Defendants with Ties to White Supremacy Sentenced in Connection with Plot to Destroy Energy Facilities
Three men were sentenced today for various conspiracy and firearms offenses in connection with a racially-motivated scheme to destroy an energy facility.
Paul James Kryscuk, 38, of Boise, Idaho, was sentenced today to six years and six months in prison for conspiracy to destroy an energy facility. Liam Collins, 25, of Johnston, Rhode Island, was sentenced today to 10 years in prison for aiding and abetting the interstate transportation of unregistered firearms. Justin Wade Hermanson, 25, of Swansboro, North Carolina, was sentenced today to one year and nine months in prison for conspiracy to manufacture firearms and ship interstate.
“As part a self-described ‘modern day SS,’ these defendants conspired, prepared, and trained to attack America’s power grid in order to advance their violent white supremacist ideology,” said Attorney General Merrick B. Garland. “These sentences reflect both the depravity of their plot and the Justice Department’s commitment to holding accountable those who seek to use violence to undermine our democracy.”
According to court documents and other information presented in court, Kryscuk, Collins, and Hermanson researched, discussed and reviewed at length a previous attack on the power grid by an unknown group. The group depicted in the attack used assault-style rifles in an attempt to explode a power substation. Between 2017 and 2020, Kryscuk manufactured firearms while Collins stole military gear, including magazines for assault-style rifles, and had them delivered to the other defendants. During that time, co-defendant Jordan Duncan gathered a library of information – some military-owned – regarding firearms, explosives, and nerve toxins and shared that information with Kryscuk and Collins.

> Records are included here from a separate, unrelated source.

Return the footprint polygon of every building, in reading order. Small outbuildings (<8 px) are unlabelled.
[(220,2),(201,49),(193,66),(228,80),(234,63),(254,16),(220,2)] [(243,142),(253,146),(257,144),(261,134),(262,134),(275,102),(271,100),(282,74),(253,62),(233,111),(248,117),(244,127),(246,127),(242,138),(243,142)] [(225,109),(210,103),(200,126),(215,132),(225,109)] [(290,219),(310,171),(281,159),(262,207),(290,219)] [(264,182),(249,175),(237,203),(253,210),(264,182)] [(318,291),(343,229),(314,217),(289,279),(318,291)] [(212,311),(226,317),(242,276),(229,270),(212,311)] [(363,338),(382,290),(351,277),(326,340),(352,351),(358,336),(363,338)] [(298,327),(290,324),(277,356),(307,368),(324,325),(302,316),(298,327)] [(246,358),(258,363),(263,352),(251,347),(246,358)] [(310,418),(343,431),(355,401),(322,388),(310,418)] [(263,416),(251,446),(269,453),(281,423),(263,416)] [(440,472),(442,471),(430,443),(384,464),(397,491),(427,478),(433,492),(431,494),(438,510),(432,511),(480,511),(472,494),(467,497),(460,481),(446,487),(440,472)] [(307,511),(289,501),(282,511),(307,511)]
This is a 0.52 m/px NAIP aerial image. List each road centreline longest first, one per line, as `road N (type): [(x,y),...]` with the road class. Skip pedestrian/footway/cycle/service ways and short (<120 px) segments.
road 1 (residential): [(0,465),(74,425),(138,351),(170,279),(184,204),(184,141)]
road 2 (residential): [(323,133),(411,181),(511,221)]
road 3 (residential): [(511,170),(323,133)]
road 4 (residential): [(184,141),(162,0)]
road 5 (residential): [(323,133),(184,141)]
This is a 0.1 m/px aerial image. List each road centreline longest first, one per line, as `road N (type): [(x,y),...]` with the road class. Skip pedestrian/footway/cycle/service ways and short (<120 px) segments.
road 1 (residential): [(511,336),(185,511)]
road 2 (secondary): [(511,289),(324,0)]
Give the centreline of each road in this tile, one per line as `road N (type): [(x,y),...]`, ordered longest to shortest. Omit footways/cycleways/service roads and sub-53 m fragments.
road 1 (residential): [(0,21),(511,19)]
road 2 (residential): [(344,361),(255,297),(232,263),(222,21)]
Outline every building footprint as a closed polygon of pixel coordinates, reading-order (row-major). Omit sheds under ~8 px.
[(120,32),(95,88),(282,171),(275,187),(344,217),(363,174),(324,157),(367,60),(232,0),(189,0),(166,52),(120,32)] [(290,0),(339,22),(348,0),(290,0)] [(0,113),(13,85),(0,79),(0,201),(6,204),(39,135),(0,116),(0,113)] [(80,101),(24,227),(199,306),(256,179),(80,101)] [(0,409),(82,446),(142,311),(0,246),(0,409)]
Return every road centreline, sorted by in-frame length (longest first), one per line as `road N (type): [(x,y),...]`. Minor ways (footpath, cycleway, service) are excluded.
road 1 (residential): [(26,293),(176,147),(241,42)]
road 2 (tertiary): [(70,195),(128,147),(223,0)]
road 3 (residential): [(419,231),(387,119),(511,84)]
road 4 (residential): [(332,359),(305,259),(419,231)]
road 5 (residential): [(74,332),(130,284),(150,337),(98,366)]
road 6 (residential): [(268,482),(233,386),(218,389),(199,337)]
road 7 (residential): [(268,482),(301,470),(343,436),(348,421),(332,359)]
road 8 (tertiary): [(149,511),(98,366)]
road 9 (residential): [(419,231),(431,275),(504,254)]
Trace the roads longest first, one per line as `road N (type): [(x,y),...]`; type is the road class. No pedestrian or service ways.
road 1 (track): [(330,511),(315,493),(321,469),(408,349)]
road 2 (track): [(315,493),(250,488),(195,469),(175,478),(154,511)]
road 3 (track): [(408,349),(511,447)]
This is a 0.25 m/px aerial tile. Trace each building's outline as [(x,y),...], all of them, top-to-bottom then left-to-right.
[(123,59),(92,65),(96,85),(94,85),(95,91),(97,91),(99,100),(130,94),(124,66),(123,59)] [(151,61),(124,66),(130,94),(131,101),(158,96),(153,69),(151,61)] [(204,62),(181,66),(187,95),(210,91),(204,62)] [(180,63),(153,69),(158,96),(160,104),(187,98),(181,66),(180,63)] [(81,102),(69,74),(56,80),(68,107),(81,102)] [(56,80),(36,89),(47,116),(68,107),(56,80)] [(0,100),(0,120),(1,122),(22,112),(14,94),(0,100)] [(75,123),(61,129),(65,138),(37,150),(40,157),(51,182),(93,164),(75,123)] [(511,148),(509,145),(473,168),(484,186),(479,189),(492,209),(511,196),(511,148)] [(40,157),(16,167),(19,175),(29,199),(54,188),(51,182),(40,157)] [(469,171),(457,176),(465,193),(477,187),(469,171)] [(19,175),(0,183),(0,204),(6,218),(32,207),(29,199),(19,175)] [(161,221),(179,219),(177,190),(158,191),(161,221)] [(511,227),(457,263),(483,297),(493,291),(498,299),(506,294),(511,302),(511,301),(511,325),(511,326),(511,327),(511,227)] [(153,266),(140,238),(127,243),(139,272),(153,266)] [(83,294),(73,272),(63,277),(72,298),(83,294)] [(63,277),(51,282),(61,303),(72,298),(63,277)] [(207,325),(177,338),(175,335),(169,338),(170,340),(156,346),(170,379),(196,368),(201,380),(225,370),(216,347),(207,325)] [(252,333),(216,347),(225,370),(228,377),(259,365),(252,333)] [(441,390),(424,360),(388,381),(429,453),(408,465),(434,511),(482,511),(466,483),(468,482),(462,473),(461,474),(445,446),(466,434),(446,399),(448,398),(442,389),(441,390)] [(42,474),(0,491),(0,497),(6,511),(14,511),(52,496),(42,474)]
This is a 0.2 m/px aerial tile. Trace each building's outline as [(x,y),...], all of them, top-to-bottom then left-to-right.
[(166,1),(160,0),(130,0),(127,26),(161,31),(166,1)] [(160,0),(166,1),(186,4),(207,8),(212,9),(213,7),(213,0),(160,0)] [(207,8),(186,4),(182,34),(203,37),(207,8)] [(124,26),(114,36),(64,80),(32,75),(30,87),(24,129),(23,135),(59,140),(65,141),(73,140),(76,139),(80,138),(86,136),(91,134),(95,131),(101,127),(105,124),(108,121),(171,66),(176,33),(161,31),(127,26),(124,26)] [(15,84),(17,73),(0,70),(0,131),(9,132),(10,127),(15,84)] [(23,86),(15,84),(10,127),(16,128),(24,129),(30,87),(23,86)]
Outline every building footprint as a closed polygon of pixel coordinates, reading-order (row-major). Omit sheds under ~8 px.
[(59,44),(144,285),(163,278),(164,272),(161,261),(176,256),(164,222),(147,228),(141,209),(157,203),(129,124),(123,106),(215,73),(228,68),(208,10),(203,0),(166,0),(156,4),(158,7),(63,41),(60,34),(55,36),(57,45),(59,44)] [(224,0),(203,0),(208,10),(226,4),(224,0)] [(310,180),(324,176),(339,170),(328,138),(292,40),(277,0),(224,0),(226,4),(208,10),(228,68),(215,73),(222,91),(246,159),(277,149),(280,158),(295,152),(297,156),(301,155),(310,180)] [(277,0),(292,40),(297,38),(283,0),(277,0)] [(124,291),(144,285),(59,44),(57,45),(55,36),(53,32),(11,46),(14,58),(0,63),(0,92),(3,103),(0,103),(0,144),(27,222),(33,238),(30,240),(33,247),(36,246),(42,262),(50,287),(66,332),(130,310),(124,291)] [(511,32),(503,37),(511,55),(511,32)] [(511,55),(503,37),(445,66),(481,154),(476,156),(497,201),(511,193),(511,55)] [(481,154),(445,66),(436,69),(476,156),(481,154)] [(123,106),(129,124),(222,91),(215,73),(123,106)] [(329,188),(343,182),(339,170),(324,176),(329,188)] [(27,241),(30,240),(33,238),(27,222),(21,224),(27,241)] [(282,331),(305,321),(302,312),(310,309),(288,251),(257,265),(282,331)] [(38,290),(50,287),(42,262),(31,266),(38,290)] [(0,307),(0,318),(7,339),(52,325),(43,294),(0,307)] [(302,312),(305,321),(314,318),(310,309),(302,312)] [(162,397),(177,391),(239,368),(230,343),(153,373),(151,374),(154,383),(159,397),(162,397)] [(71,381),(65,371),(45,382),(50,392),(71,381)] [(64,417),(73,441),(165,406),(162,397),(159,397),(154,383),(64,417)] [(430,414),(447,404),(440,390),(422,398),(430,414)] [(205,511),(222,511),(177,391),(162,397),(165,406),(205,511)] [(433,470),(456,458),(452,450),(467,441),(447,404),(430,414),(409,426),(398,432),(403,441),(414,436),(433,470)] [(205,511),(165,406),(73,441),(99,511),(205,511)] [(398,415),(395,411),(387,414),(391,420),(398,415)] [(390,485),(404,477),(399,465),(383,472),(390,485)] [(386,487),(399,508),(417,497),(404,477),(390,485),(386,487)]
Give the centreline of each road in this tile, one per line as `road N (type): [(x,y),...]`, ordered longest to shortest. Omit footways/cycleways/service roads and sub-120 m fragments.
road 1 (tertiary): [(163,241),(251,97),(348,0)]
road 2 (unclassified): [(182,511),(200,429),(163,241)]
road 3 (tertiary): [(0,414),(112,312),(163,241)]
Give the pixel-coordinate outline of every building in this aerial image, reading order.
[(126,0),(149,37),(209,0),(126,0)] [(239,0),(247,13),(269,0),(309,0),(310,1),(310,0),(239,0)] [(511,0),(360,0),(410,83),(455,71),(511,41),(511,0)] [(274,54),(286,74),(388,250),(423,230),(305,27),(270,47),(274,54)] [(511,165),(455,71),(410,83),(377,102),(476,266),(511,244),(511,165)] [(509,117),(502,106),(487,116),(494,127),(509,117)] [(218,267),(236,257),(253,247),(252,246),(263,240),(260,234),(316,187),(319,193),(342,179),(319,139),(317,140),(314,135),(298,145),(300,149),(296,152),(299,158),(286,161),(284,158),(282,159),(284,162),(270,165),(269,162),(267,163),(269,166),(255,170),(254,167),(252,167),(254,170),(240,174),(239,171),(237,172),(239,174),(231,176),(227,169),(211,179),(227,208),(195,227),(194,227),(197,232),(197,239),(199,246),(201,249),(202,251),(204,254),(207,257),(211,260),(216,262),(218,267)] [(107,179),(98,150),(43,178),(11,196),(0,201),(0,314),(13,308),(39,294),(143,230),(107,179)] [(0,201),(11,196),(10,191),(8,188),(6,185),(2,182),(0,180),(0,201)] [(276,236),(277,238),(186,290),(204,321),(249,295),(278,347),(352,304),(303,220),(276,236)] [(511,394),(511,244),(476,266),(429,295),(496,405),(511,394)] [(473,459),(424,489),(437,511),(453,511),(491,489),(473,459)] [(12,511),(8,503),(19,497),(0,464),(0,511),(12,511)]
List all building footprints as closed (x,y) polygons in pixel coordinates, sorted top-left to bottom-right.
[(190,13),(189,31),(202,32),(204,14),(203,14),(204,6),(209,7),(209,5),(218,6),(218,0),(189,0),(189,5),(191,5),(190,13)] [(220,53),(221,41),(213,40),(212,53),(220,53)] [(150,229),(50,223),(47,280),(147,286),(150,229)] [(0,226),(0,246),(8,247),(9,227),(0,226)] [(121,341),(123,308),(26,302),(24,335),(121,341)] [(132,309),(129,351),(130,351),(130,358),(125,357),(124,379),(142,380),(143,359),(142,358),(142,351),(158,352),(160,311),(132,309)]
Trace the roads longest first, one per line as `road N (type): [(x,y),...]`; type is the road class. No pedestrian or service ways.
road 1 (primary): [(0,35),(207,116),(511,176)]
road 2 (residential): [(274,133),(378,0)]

In October 2020, a handwritten list of approximately one dozen intersections and places in Idaho and surrounding states was discovered in Kryscuk’s possession, including intersections and places containing a transformer, substation, or other component of the power grid for the northwest United States.
Previously filed charges alleged that Collins and Kryscuk were members of and made multiple posts on the “Iron March” forum, a gathering point for young neo-Nazis to organize and recruit for extremist organizations, until the forum was closed in late 2017. Collins and Kryscuk met through the forum and expanded their group using an encrypted messaging application as an alternate means of communication outside of the forum. Collins and Kryscuk recruited additional members, including Duncan, Hermanson, and co-defendant Joseph Maurino, and conducted training, including a live-fire training in the desert near Boise, Idaho. From video footage recorded by the members during the training, Kryscuk, Duncan and others produced a montage video of their training. In the video, the participants are seen firing short barrel rifles and other assault-type rifles, and the end of the propaganda video shows the four participants outfitted in Atomwaffen masks giving the “Heil Hitler” sign, beneath the image of a black sun, a Nazi symbol. The last frame bears the phrase, “Come home white man.” Prior to their arrests, Collins and Duncan had relocated to Idaho from North Carolina and Texas, respectively, to be near Kryscuk.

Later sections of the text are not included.